Activity
Each line of the data must be given back verbatim, with pictures removed.
--- Task material Enclosed Below ---
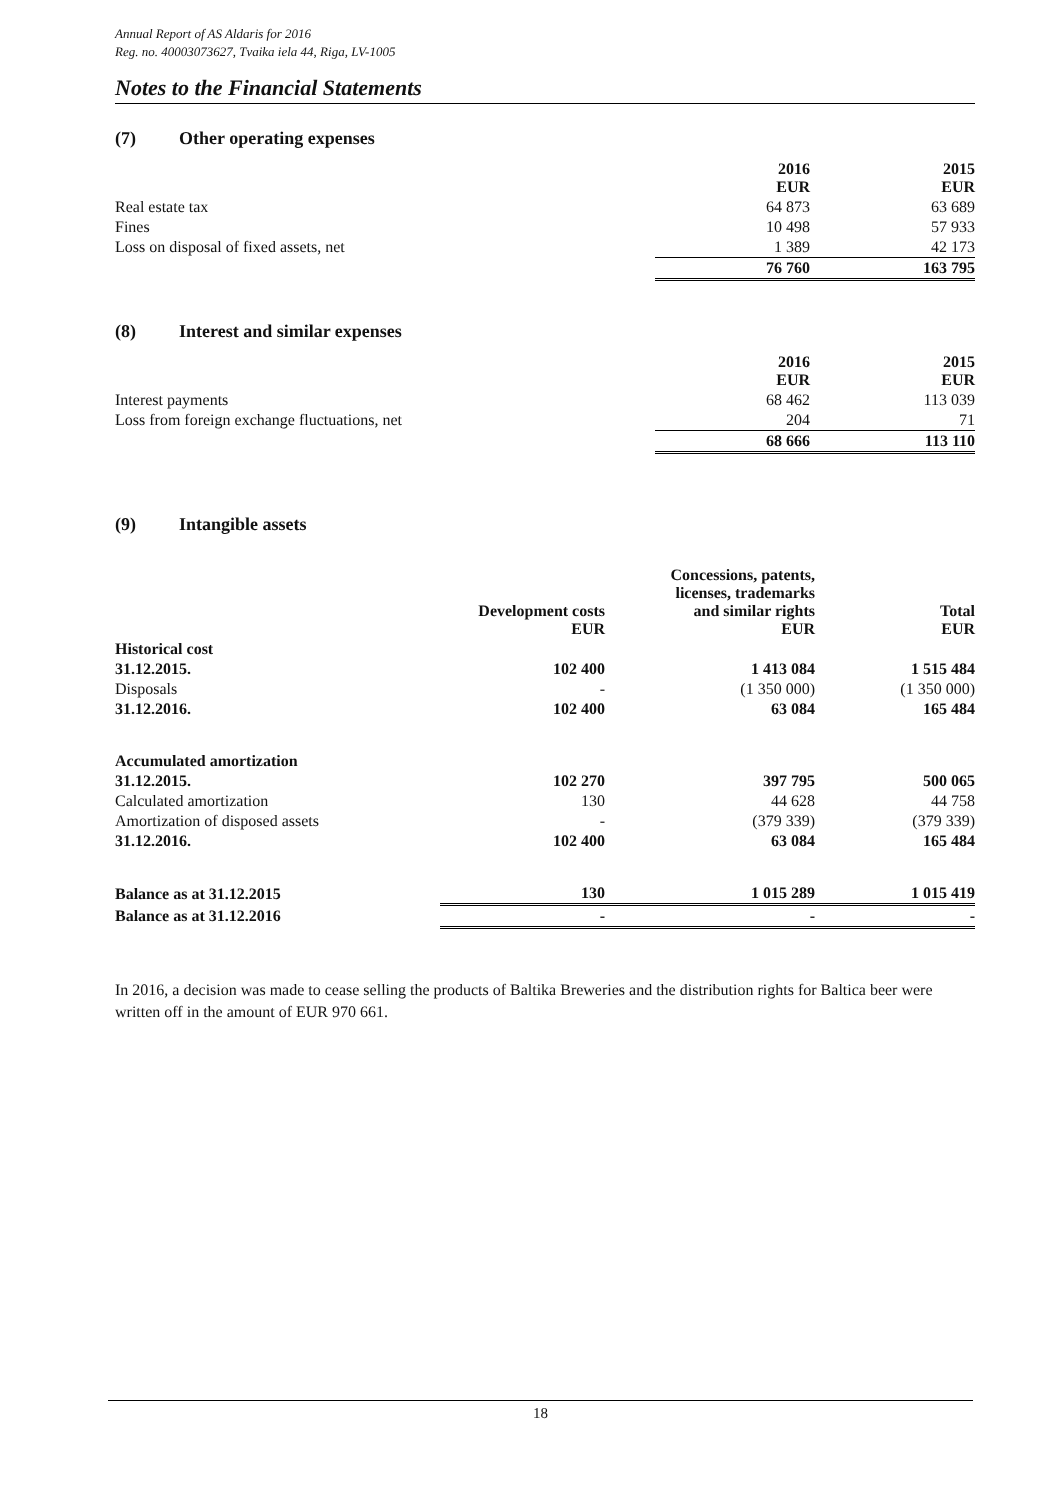Annual Report of AS Aldaris for 2016
Reg. no. 40003073627, Tvaika iela 44, Riga, LV-1005
Notes to the Financial Statements
(7) Other operating expenses
| | 2016 EUR | 2015 EUR |
| --- | --- | --- |
| Real estate tax | 64 873 | 63 689 |
| Fines | 10 498 | 57 933 |
| Loss on disposal of fixed assets, net | 1 389 | 42 173 |
| | 76 760 | 163 795 |
(8) Interest and similar expenses
| | 2016 EUR | 2015 EUR |
| --- | --- | --- |
| Interest payments | 68 462 | 113 039 |
| Loss from foreign exchange fluctuations, net | 204 | 71 |
| | 68 666 | 113 110 |
(9) Intangible assets
| | Development costs EUR | Concessions, patents, licenses, trademarks and similar rights EUR | Total EUR |
| --- | --- | --- | --- |
| Historical cost | | | |
| 31.12.2015. | 102 400 | 1 413 084 | 1 515 484 |
| Disposals | - | (1 350 000) | (1 350 000) |
| 31.12.2016. | 102 400 | 63 084 | 165 484 |
| Accumulated amortization | | | |
| 31.12.2015. | 102 270 | 397 795 | 500 065 |
| Calculated amortization | 130 | 44 628 | 44 758 |
| Amortization of disposed assets | - | (379 339) | (379 339) |
| 31.12.2016. | 102 400 | 63 084 | 165 484 |
| Balance as at 31.12.2015 | 130 | 1 015 289 | 1 015 419 |
| Balance as at 31.12.2016 | - | - | - |
In 2016, a decision was made to cease selling the products of Baltika Breweries and the distribution rights for Baltica beer were written off in the amount of EUR 970 661.
18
--- End of Enclosed Task material ---
Exercise solution
Annual Report of AS Aldaris for 2016
Reg. no. 40003073627, Tvaika iela 44, Riga, LV-1005
Notes to the Financial Statements
(7) Other operating expenses
| | 2016 EUR | 2015 EUR |
| --- | --- | --- |
| Real estate tax | 64 873 | 63 689 |
| Fines | 10 498 | 57 933 |
| Loss on disposal of fixed assets, net | 1 389 | 42 173 |
| | 76 760 | 163 795 |
(8) Interest and similar expenses
| | 2016 EUR | 2015 EUR |
| --- | --- | --- |
| Interest payments | 68 462 | 113 039 |
| Loss from foreign exchange fluctuations, net | 204 | 71 |
| | 68 666 | 113 110 |
(9) Intangible assets
| | Development costs EUR | Concessions, patents, licenses, trademarks and similar rights EUR | Total EUR |
| --- | --- | --- | --- |
| Historical cost | | | |
| 31.12.2015. | 102 400 | 1 413 084 | 1 515 484 |
| Disposals | - | (1 350 000) | (1 350 000) |
| 31.12.2016. | 102 400 | 63 084 | 165 484 |
| Accumulated amortization | | | |
| 31.12.2015. | 102 270 | 397 795 | 500 065 |
| Calculated amortization | 130 | 44 628 | 44 758 |
| Amortization of disposed assets | - | (379 339) | (379 339) |
| 31.12.2016. | 102 400 | 63 084 | 165 484 |
| Balance as at 31.12.2015 | 130 | 1 015 289 | 1 015 419 |
| Balance as at 31.12.2016 | - | - | - |
In 2016, a decision was made to cease selling the products of Baltika Breweries and the distribution rights for Baltica beer were written off in the amount of EUR 970 661.
18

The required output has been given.